-- Opening Marker --

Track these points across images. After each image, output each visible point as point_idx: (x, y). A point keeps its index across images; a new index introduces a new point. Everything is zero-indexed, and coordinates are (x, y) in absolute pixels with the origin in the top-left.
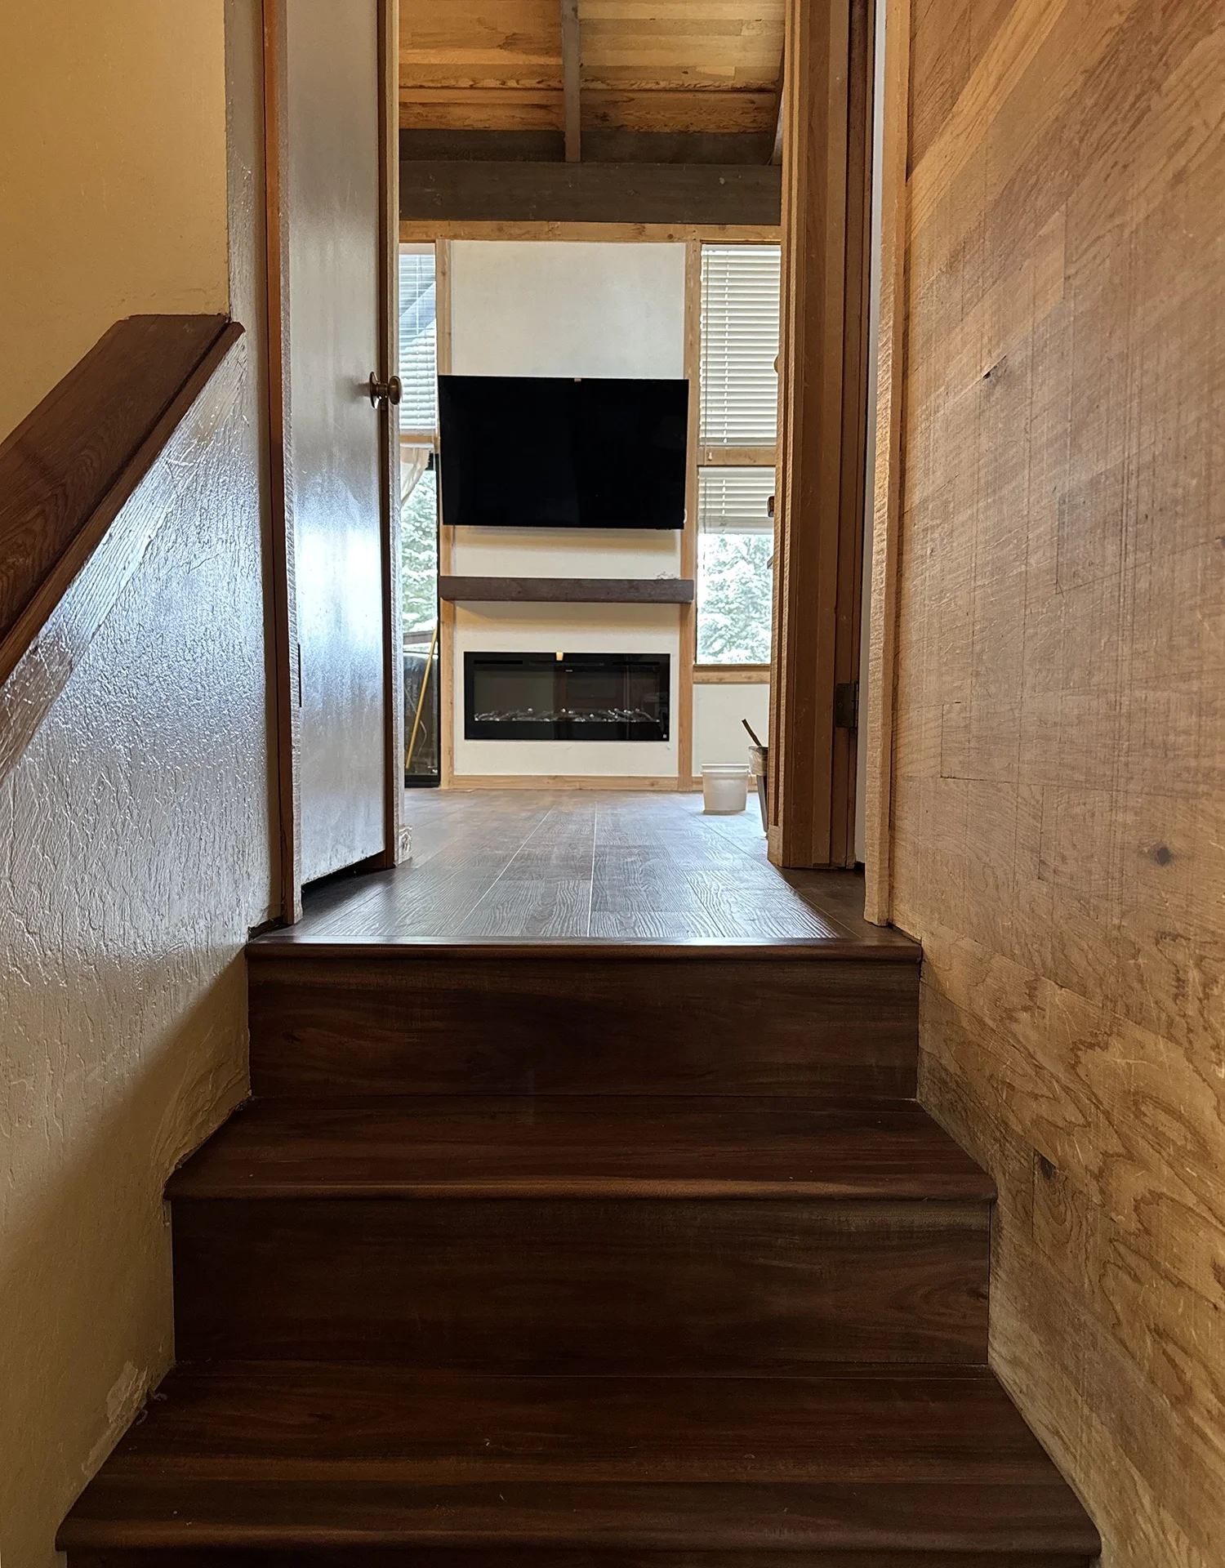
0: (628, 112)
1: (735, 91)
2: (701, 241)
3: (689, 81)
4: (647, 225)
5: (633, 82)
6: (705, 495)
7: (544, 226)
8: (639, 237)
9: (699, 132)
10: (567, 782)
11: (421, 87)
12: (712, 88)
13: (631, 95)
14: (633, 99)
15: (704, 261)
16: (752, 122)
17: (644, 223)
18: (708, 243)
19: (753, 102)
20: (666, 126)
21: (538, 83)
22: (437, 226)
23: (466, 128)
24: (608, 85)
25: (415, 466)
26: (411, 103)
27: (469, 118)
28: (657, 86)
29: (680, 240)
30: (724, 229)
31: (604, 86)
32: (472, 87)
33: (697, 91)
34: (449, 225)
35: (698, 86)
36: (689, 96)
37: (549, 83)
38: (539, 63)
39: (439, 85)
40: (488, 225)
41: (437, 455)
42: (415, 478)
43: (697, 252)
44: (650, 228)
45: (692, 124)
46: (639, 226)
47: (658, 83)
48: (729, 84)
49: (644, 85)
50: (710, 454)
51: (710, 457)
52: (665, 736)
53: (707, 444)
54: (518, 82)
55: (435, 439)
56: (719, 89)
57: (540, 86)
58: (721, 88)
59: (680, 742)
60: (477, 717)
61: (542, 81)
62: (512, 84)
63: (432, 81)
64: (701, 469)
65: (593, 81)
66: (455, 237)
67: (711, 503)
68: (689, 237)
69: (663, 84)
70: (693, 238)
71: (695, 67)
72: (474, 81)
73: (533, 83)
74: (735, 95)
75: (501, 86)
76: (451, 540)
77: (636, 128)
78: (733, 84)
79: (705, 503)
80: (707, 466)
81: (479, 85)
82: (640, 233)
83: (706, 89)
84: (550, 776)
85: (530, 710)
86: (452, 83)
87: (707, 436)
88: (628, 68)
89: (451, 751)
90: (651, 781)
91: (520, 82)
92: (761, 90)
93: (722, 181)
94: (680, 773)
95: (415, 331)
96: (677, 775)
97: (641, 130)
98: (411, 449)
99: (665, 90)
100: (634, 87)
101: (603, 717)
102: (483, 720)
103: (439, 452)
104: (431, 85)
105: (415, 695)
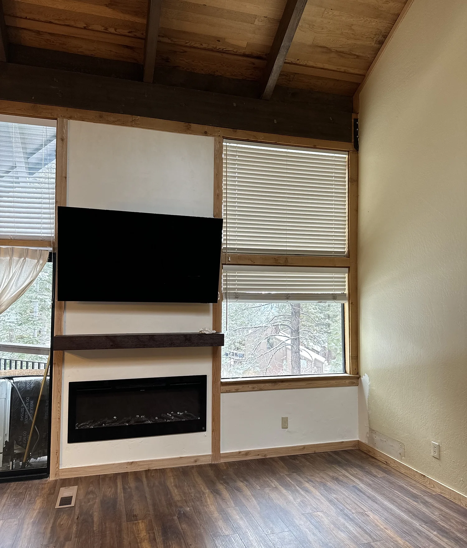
0: (182, 59)
1: (244, 56)
2: (223, 137)
3: (220, 46)
4: (192, 124)
5: (187, 41)
6: (226, 280)
7: (129, 118)
8: (188, 131)
9: (221, 76)
10: (139, 465)
11: (50, 22)
12: (232, 52)
13: (185, 49)
14: (186, 52)
15: (224, 148)
16: (251, 75)
17: (191, 123)
18: (227, 138)
19: (254, 64)
20: (202, 70)
21: (129, 32)
22: (59, 110)
23: (78, 53)
24: (172, 40)
25: (38, 261)
26: (42, 32)
27: (82, 47)
28: (201, 46)
29: (211, 135)
30: (236, 131)
31: (169, 41)
32: (85, 28)
33: (224, 52)
34: (67, 110)
35: (225, 50)
36: (219, 55)
37: (135, 34)
38: (131, 20)
39: (63, 23)
40: (93, 113)
41: (54, 254)
42: (38, 269)
43: (221, 143)
44: (194, 126)
45: (217, 71)
46: (187, 124)
47: (201, 44)
48: (242, 51)
49: (193, 44)
50: (230, 258)
51: (230, 260)
52: (203, 428)
53: (228, 251)
54: (115, 30)
55: (53, 243)
56: (236, 53)
57: (130, 34)
58: (238, 53)
59: (212, 431)
60: (77, 426)
61: (132, 32)
62: (112, 30)
63: (59, 20)
64: (224, 266)
65: (163, 37)
66: (71, 118)
67: (230, 284)
68: (216, 134)
69: (205, 46)
70: (219, 135)
71: (225, 39)
72: (87, 25)
73: (125, 32)
74: (245, 58)
75: (104, 31)
76: (63, 309)
77: (185, 69)
78: (244, 52)
79: (227, 284)
80: (228, 264)
81: (90, 28)
82: (188, 129)
83: (228, 52)
84: (128, 462)
85: (115, 417)
86: (72, 23)
87: (228, 247)
88: (184, 32)
89: (58, 452)
90: (195, 459)
91: (117, 30)
92: (258, 57)
93: (235, 105)
94: (212, 451)
95: (42, 164)
96: (211, 453)
97: (188, 70)
98: (37, 250)
99: (205, 49)
100: (187, 44)
101: (163, 418)
102: (82, 427)
103: (56, 252)
104: (57, 22)
105: (32, 408)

-- Closing Marker --

Among the lines above, repeat exactly those from the line with "10: (567, 782)" to the line with "35: (698, 86)", counting both ends.

▸ Exercise result
10: (567, 782)
11: (421, 87)
12: (712, 88)
13: (631, 95)
14: (633, 99)
15: (704, 261)
16: (752, 122)
17: (644, 223)
18: (708, 243)
19: (753, 102)
20: (666, 126)
21: (538, 83)
22: (437, 226)
23: (466, 128)
24: (608, 85)
25: (415, 466)
26: (411, 103)
27: (469, 118)
28: (657, 86)
29: (680, 240)
30: (724, 229)
31: (604, 86)
32: (472, 87)
33: (697, 91)
34: (449, 225)
35: (698, 86)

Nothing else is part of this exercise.